Amphiphilic glycopolymers

Glycopolymers, made by radical photoaddition of 1-thio-glucose onto 1,2-polybutadiene homopolymers and block copolymers, can self-assemble into vesicles or “glycosomes” in dilute aqueous solution, irrespective of their composition or hydrophilic weight fraction. Vesicles exhibit either a bilayered membrane or, in the case of glucosylated 1,2-polybutadiene-block-poly(ethylene oxide), a monolayered membrane with an asymmetric structure (i.e., glucose coating on the outside and PEO coating on the inside) (J. Am. Chem. Soc. 2006, 128, 13336; Macromolecules 2007, 40, 3901; Chem. Commun. 2009, 1478).
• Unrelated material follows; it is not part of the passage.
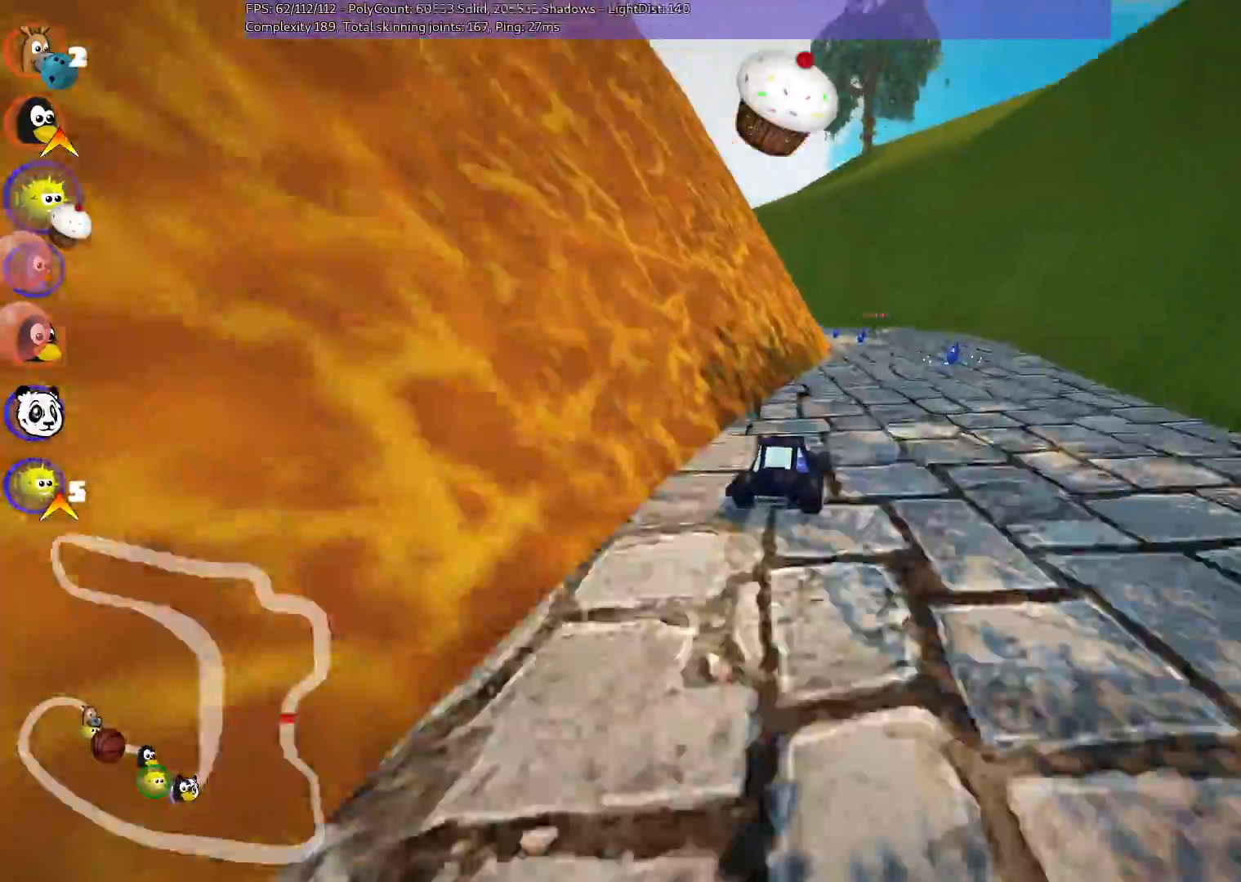
{"keys": ["m", "right", "up"], "events": [[50, "right", "up"], [150, "left", "down"], [150, "m", "down"], [333, "left", "up"], [383, "right", "down"]]}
Double hydrophilic block copolymers

Water-soluble block copolymers made of polysaccharide and poly(ethylene oxide) or polysarcosine can self-assemble into vesicles in the nanometer (<500 nm) or micrometer range (>5 μm), depending on polymer concentration and composition. Due to the purely hydrophilic nature of the polymers highly water permeable microcompartments are formed, which should be suitable models for cell mebranes (Angew. Chem. Int. Ed. 2015, 54, 9715).


Crystallizing polymers

The crystallization of poly(2-isopropyl-2-oxazoline) in hot water can produce uniform microparticles with internal fibrous structure with a melting point close to 200 °C (Soft Matter 2007, 3, 430; Angew. Chem. Int. Ed. 2007, 46, 8622). The morphology on the micron length scale can be manipulated through the addition of a co-solvent or surfactant (Macromol. Rapid Commun. 2010, 31, 511).
Kinetic studies indicate that the temperature-induced phase separation of a dilute aqueous poly(2-isopropyl-2-oxazoline) solution produces a bicontinuous network-like structure, which with the onset of crystallization collapses into individual particles composed of a porous fiber mesh. These “premature” particles then act as nucleation sites for secondary crystallization. Nanofibers preferentially form at the particle surface, thus wrapping the microspheres like a ball of wool (Soft Matter 2010, 6, 3784).



Lab equipment:

Several vacuum lines, microwave reactor (CEM),
Turbidity photometer, UV-vis spectrometer, ATR-FTIR spectrometer,
Size exclusion chromatography (GPC/SEC; THF - UV/MALLS/RI, NMP - UV/Viscosity/RI),
Static/dynamic light scattering (ALV / CGS-3 Compact Goniometer System, HeNe @ 632,8 nm).